Assignment:
A line counts if it contains the word "Autokino" at least once. State how many such lines the records contain, giving the number alone.

Provided data:
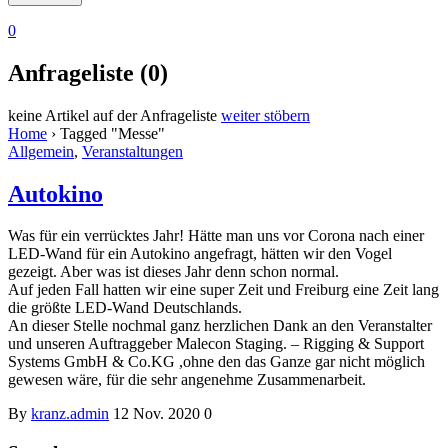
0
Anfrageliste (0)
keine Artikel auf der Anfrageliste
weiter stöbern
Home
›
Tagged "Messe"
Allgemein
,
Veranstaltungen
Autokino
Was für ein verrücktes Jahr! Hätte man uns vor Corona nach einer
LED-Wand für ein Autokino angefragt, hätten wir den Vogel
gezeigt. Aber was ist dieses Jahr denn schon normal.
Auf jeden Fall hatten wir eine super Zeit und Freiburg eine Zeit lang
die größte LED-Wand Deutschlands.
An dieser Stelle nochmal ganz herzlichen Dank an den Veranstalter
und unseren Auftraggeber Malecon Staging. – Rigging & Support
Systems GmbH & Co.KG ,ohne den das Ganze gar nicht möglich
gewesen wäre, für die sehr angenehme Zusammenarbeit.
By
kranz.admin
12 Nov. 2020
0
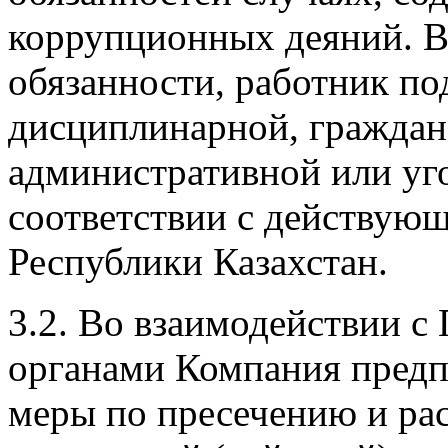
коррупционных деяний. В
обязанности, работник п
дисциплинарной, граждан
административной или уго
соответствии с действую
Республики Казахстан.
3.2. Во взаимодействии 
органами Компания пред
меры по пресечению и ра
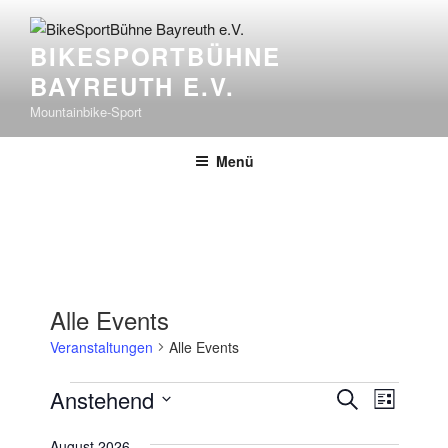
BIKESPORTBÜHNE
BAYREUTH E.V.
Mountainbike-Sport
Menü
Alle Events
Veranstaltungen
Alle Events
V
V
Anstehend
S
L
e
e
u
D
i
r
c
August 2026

Completed task:
2